それはもう楽しそうに、悠里の胸に押し当てられているドレスの生地に注文をつけている雅臣の表情を見ていると、思う。

かれは苦しいだけではない。がんじがらめで、縛られて、つらくて苦しんでいるだけではない。かれは楽しんでいるし、しあわせでいる。その表情には生き生きと、それが現れている。
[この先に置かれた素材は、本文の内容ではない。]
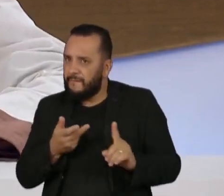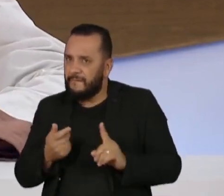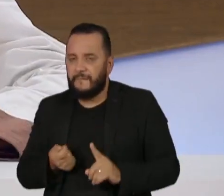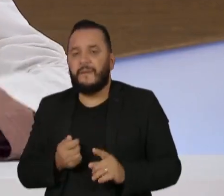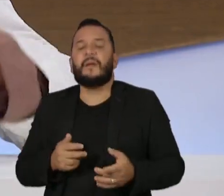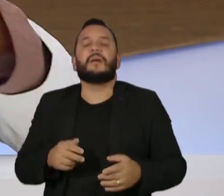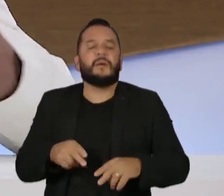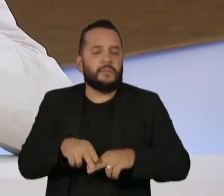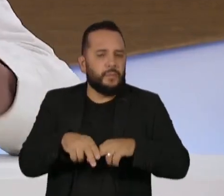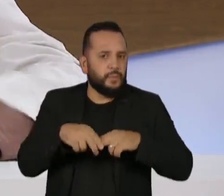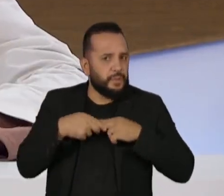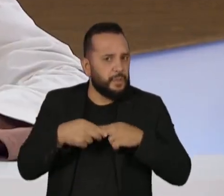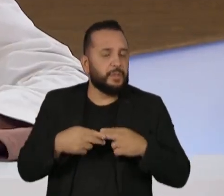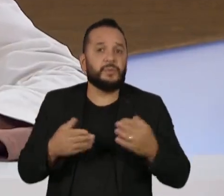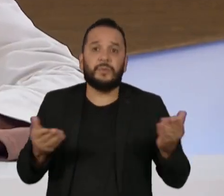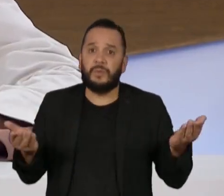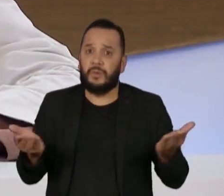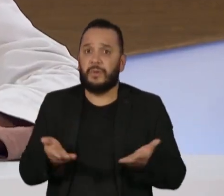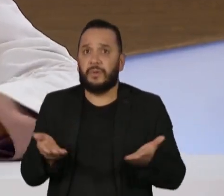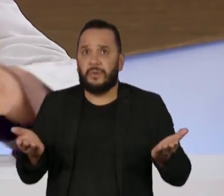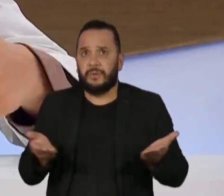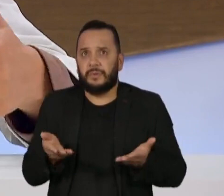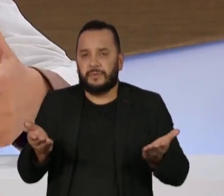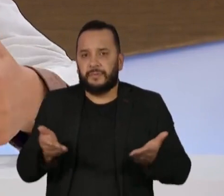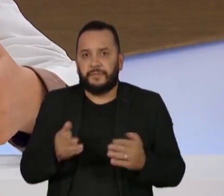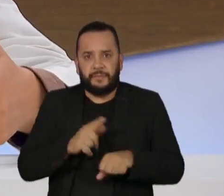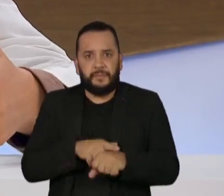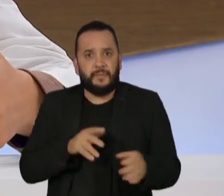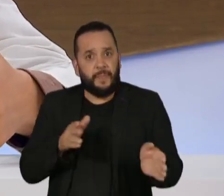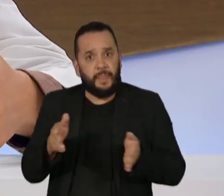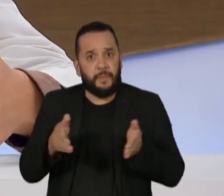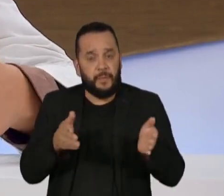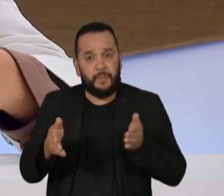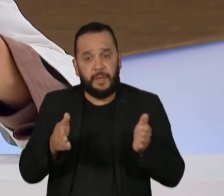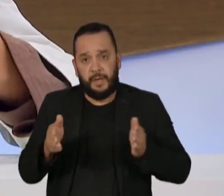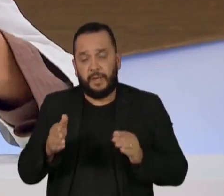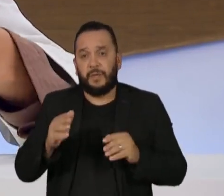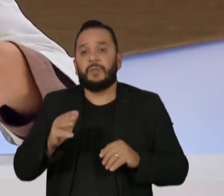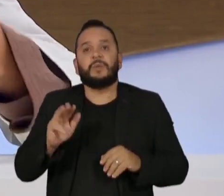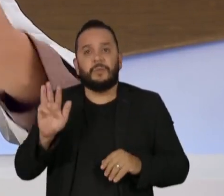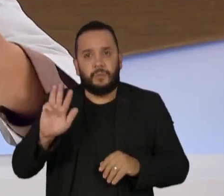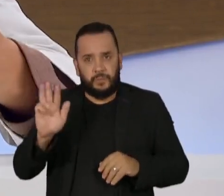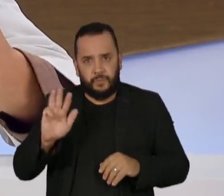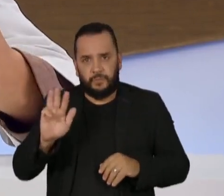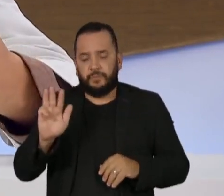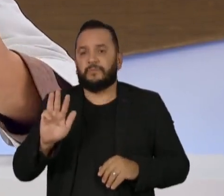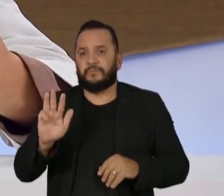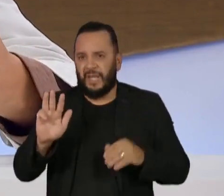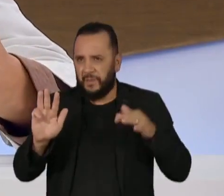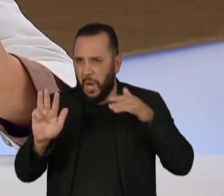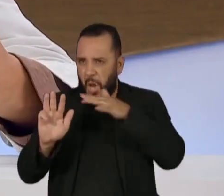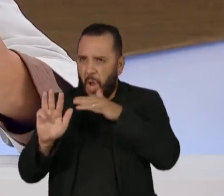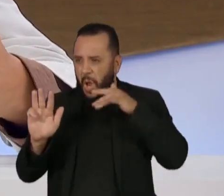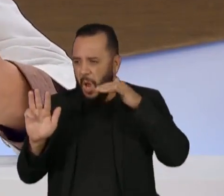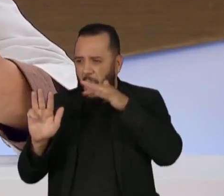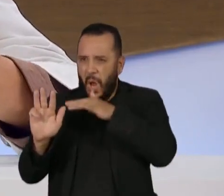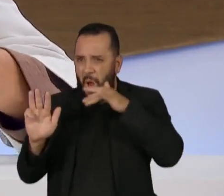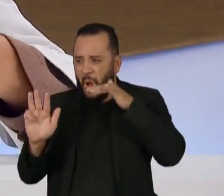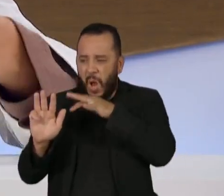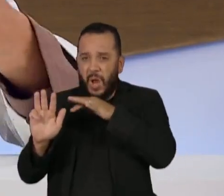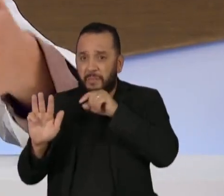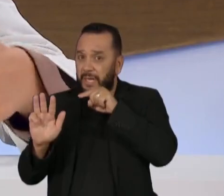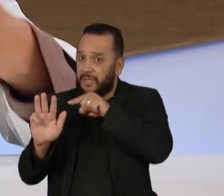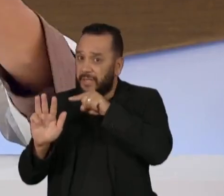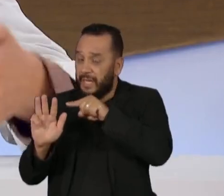distanciamento nesse momento de popularidade. É um governo que falou para os grupos de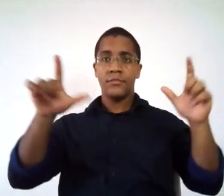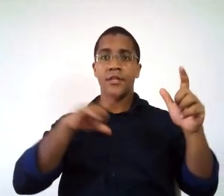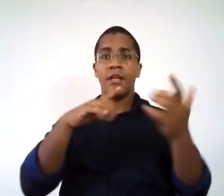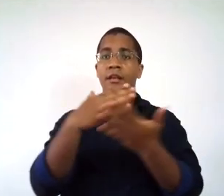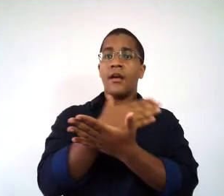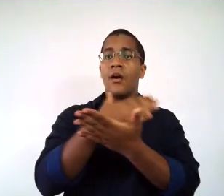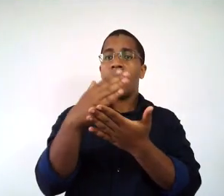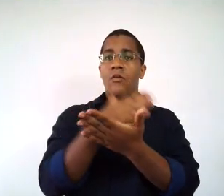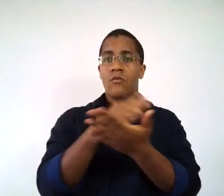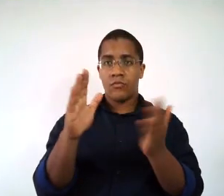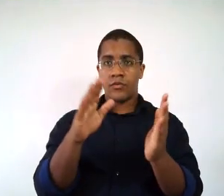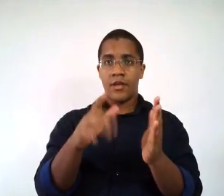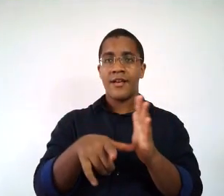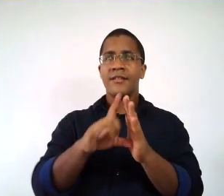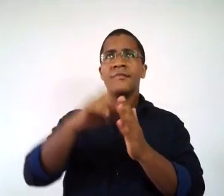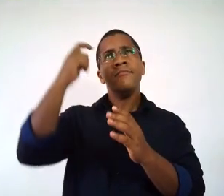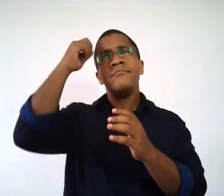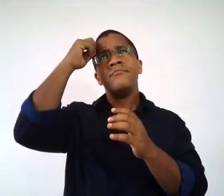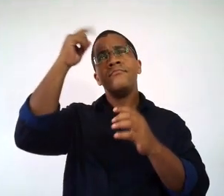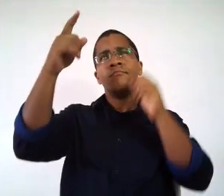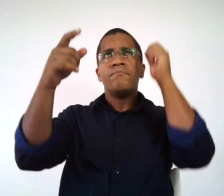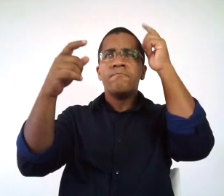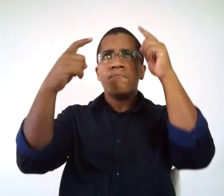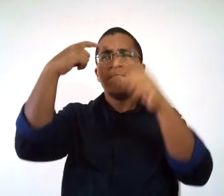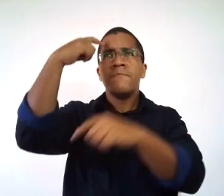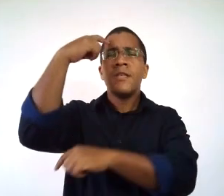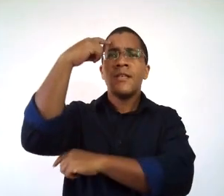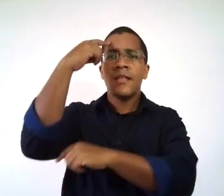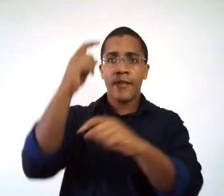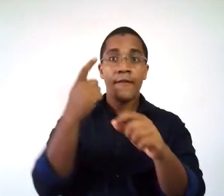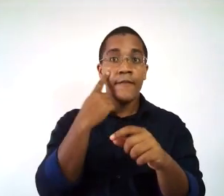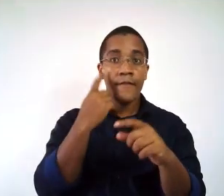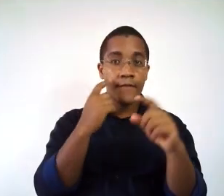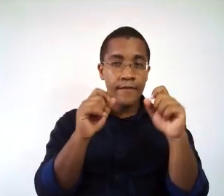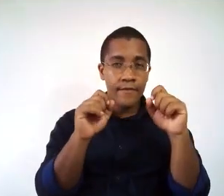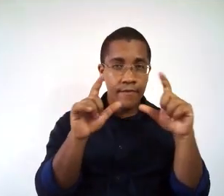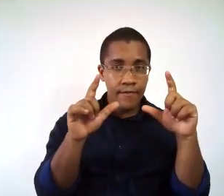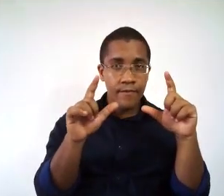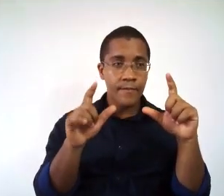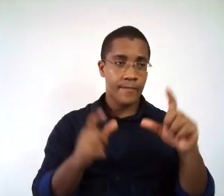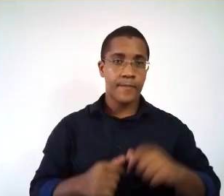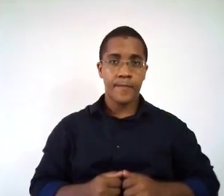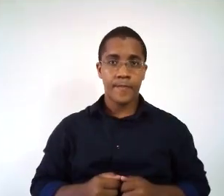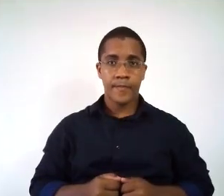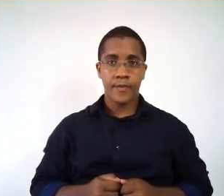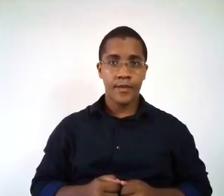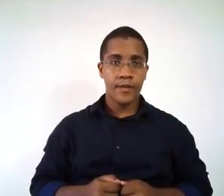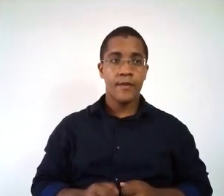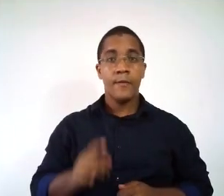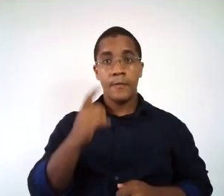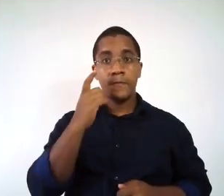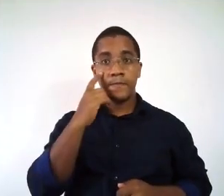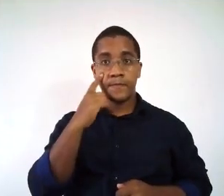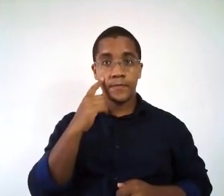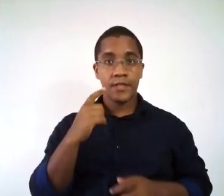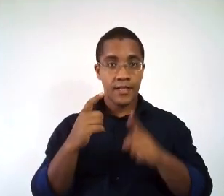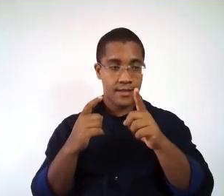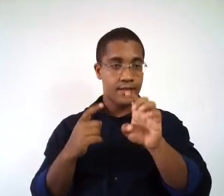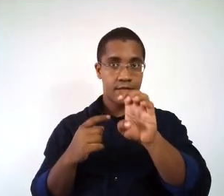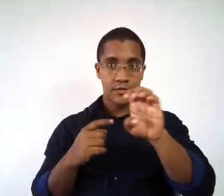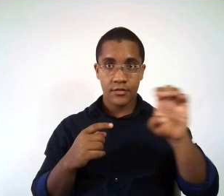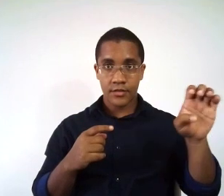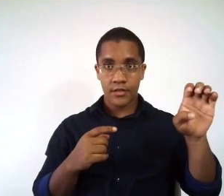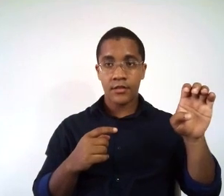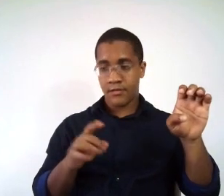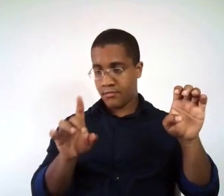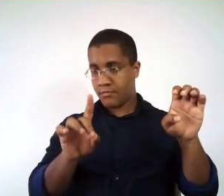como vocês estão vendo, alguns questionamentos iniciais. Então vocês podem observar as imagens que seguem. Então você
しあわせでいい、と、思った。なにもわからなくて、がんじがらめで、掴めないままで、自分の事すらしらない悠里もまた、今を楽しんでいいし、しあわせを探してみてもいい。そんなふうなことを、思った。

「じゃあ、こっちは舞踏会用ね」
「…二着もつくるのか?」
「もちろん!大道具も、かなり凝ってるよ」

衣裳係らしい生徒がにっこりと笑う。床に設計図らしきものを大きく広げてはしゃいでいる生徒たちがなんだか年相応にみえて笑ってしまいながら、悠里はゆっくりと顔を上げた。

「…俺たちも頑張るしかないな」

きっとその表情は、とても氷の生徒会長に似つかわしいものではなかった。情けなくて、へにゃりとした、いつもの悠里の、けれどそれは、確かに笑顔だ。それに答えるように、雅臣は目を細めて唇の端を釣り上げる。恋をしているらしいかれの姿は、たしかになにも恐れるものなどない、というふうに、きらきらしていた。